House Dems want Medicare for everyone
House Democrats are looking at re-branding the public health insurance option as Medicare, an established government healthcare program that is better known than the public option.
The strategy could benefit Democrats struggling to bridge the gap between liberals in their party, who want the public option, and centrists, who are worried it would drive private insurers out of business.
While much of the public is foggy on what a public option actually is, people understand Medicare. It also would place the new public option within the rubric of a familiar system rather than something new and unknown.
Rebranding:
The plan, called the “robust” option or “Medicare Plus 5” in the jargon that has emerged on Capitol Hill, ties provider reimbursement rates to Medicare, adding 5 percent. Leaders are planning to roll the bill out next week, and are hoping to vote the first week in November.

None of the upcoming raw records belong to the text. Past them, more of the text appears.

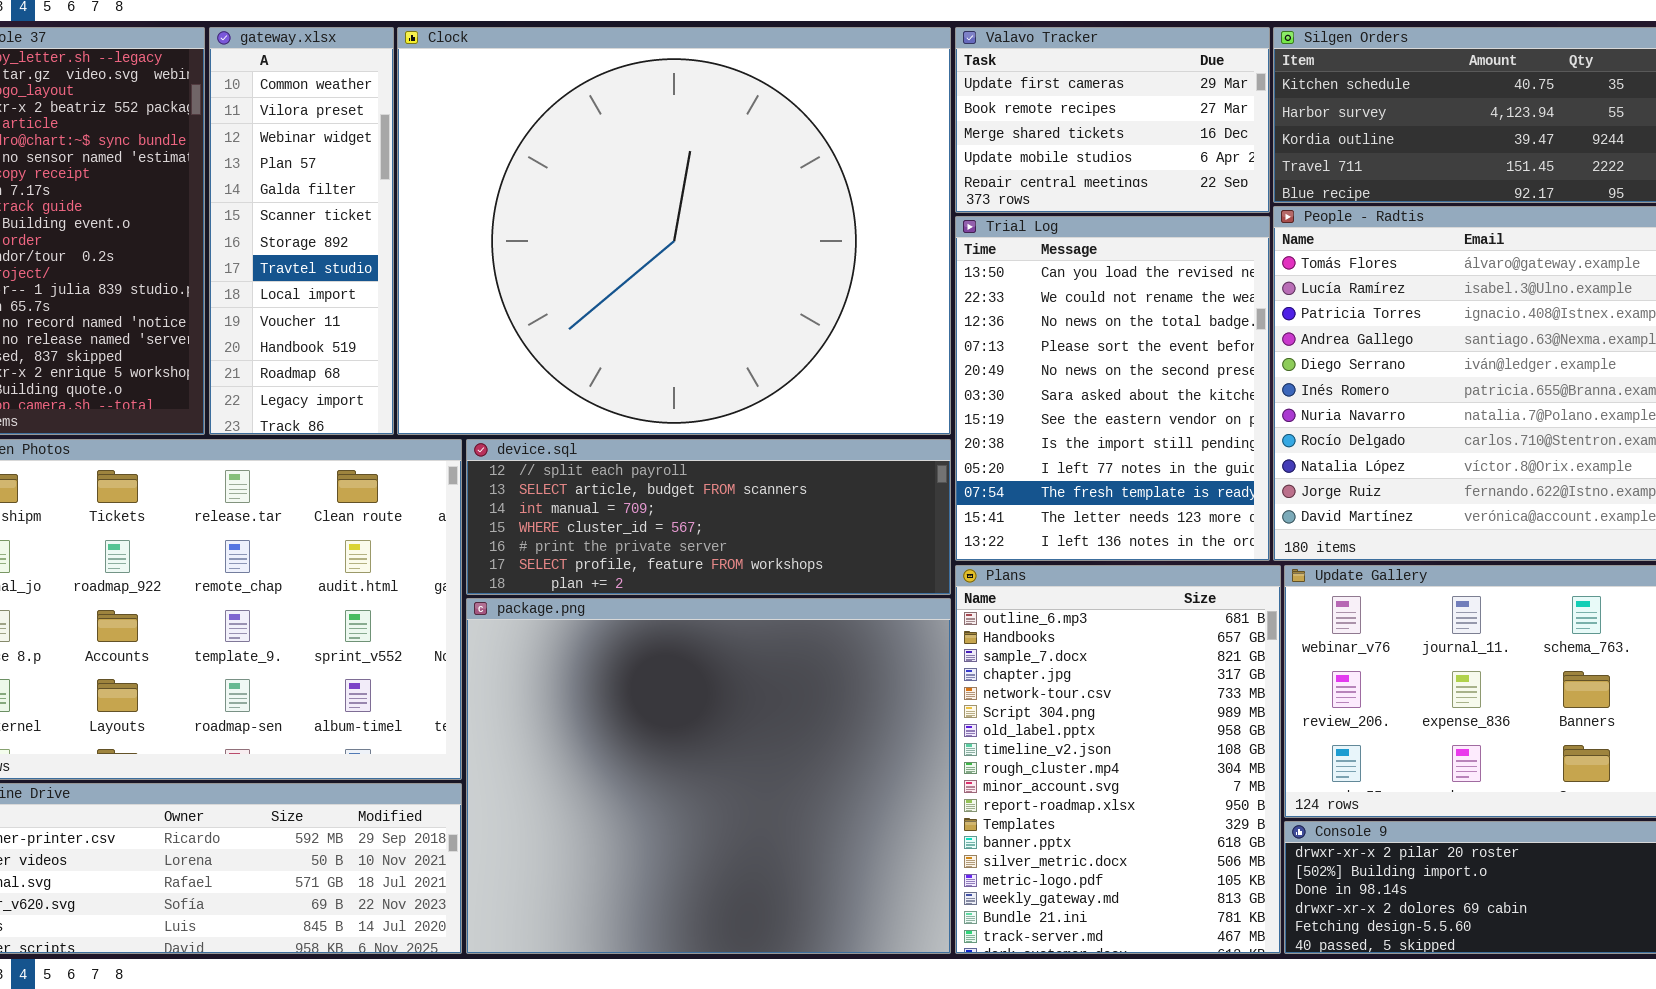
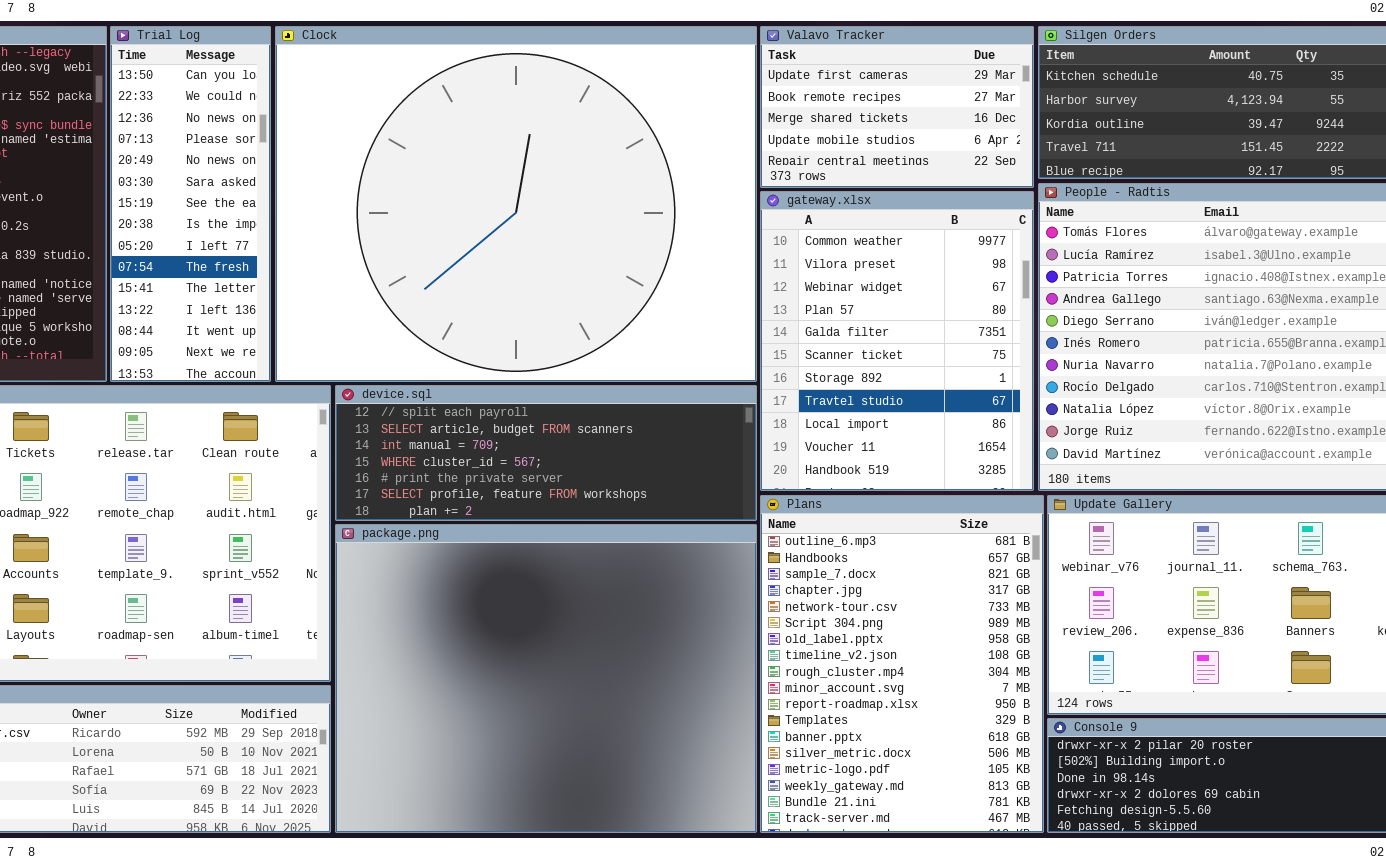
gateway.xlsx: [209,27,394,435] -> [760,191,1034,491], moved, resized
Trial Log: [955,216,1270,561] -> [110,26,271,382], moved, resized

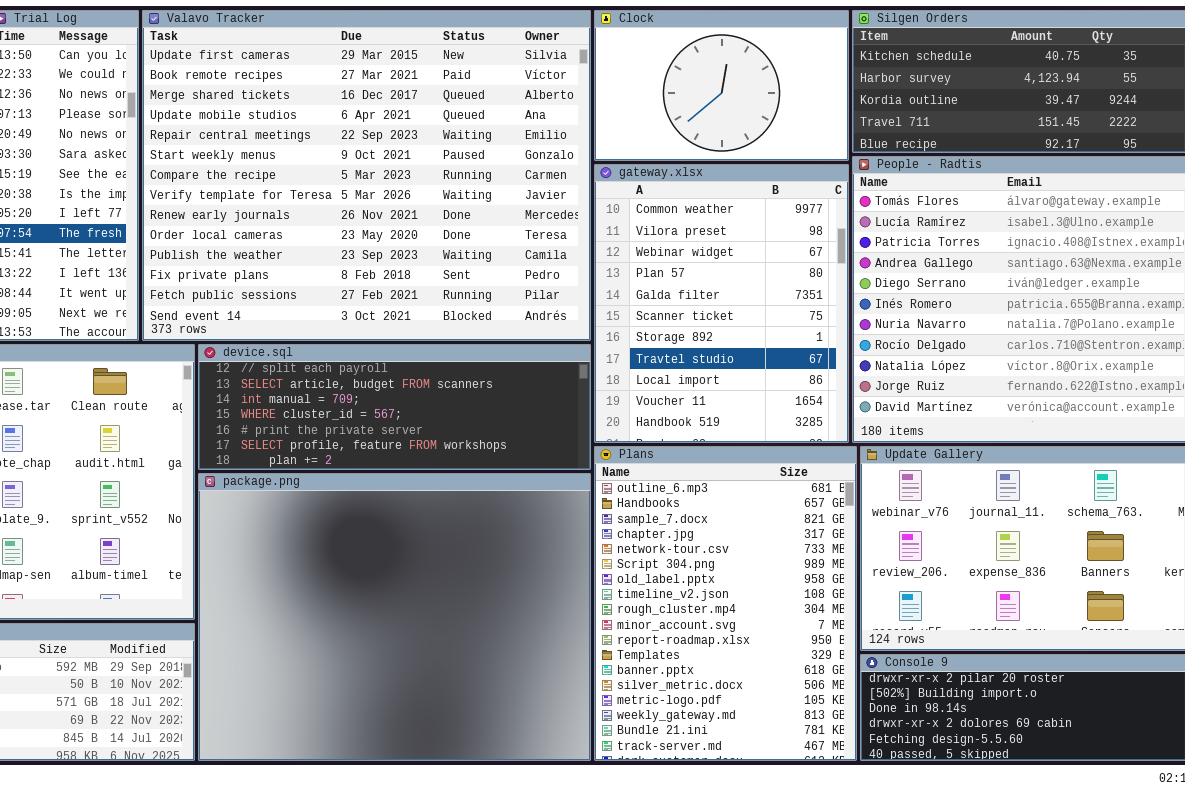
Clock: [275,26,757,382] -> [594,10,849,161], moved, resized
Valavo Tracker: [760,26,1034,188] -> [142,10,591,341], moved, resized

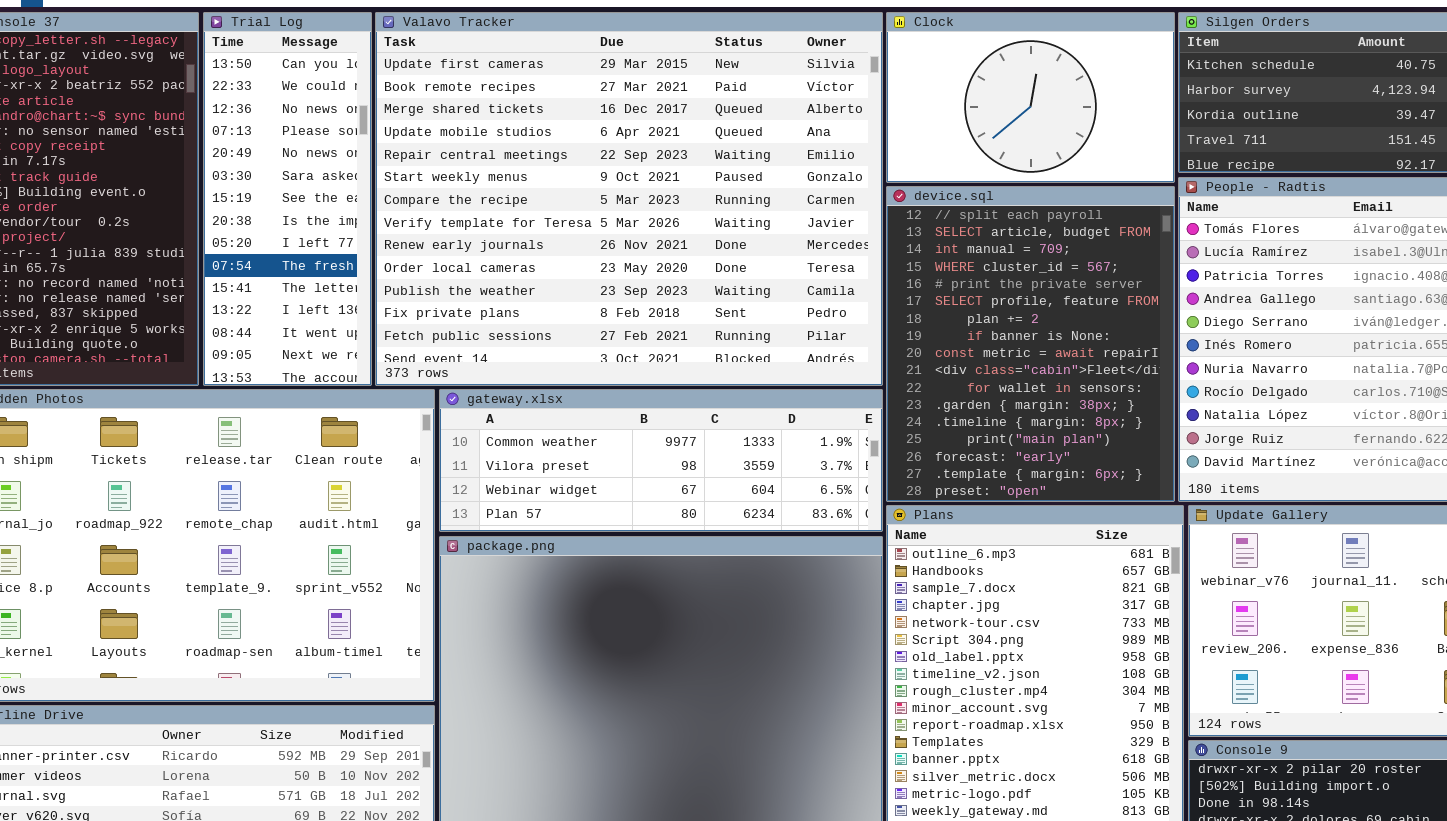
gateway.xlsx: [594,164,849,443] -> [439,389,883,532], moved, resized
device.sql: [198,344,591,470] -> [886,186,1175,502], moved, resized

Those of us with elderly parents who have had to deal with Medicare are not as thrilled as the Dems. Medicare is broke, and it is yet one more reason why the public option is no option at all to us. Neither is Obamacare.
And a question for you,
If the public option is such a good idea, why resort to re-branding and red herrings?
Are they also planning on no longer referring to dying except as being currently unavailable to answer the phone?
> If the public option is such a good idea, why resort to re-branding and red herrings?
Because of widespread public opposition to it?
This is one of the tricks politicians have long since learned — if you can’t get your programs past the public, rename it, and try again… Since politicians have far more patience with their BS than the public does, it tends to work.
They were trying to get another half-cent sales tax passed here in Florida for a decade, passing it off time and again under different justifications and guises… Eventually they succeeded in many areas, even though they actually had to get the voters to vote on it, because they kept changing the excuse for it and finding something the public would vote for
That it did nothing for that thing is irrelevant — that it just shifted funds away from the thing voted “for” and towards the other thing that got no benefit is something the voters, as a whole, Just Don’t Get.
You give these idiots more money, and they just find more ways to waste what they have.
Government politicos and bureaucrats don’t grasp “prioritizing” your expenses. It’s how it is that, anytime there’s a shortfall, they scream and cry and caterwaul about how they’ll have to “cut essential services” — that is, cops, EMTs, and firemen — because, after all — we all know that’s what ALL the money they get is spent on… right?
Give them more money, they spend it on anything that suits their fancy, regardless of if it’s needed or not.
Next time we set up a government, we need to make everything they pass come at least SOME out of their own pockets — so the more things they vote for, the more it will cost them, personally…. make some “threshold” point — if you keep expenses below 90% of last year, then you don’t get charged any off your salary… but if it’s 125% of last year, you get charged double or triple the surcharge off your salary.
That might teach the $%#%$$#$# bastards what “priorities” mean, AND it will encourage them to reduce budgets from year to year.
Medicare is in trouble because the GOP threw the trojan horse towards privatization of Medicare into the mix with the creation of Medicare Advantage, which is nothing but a complete scam and sucks even more money out of the system. Get rid of that, and Medicare will be just fine.
Also, it’s funny how whenever single payer or Medicare for all is actually scored, it always comes out on top as being the more fiscally conservative option out there. Ask yourself the simple question of why the CBO didn’t score single payer this time around. It’s because the private insurers don’t want the entire public to know that it’s the most cost-effective, BEST way of insuring Americans.
The problem is that the GAO found that Medicare wasted over 32% of its funds via incompetence and fraud. While the corollary for private insurance is around 2%. So when one considers overhead, let’s accept the claimed 3% for Medicare and the accepted number of 15% for private insurance then Medicare is obviously not cost effective. Lately it has been revealed that, due to US media actually studying single payer programs, that they are neither cost effective nor particularly cheap. Especially in England and France where the government subsidies are counted against the general budget and not healthcare.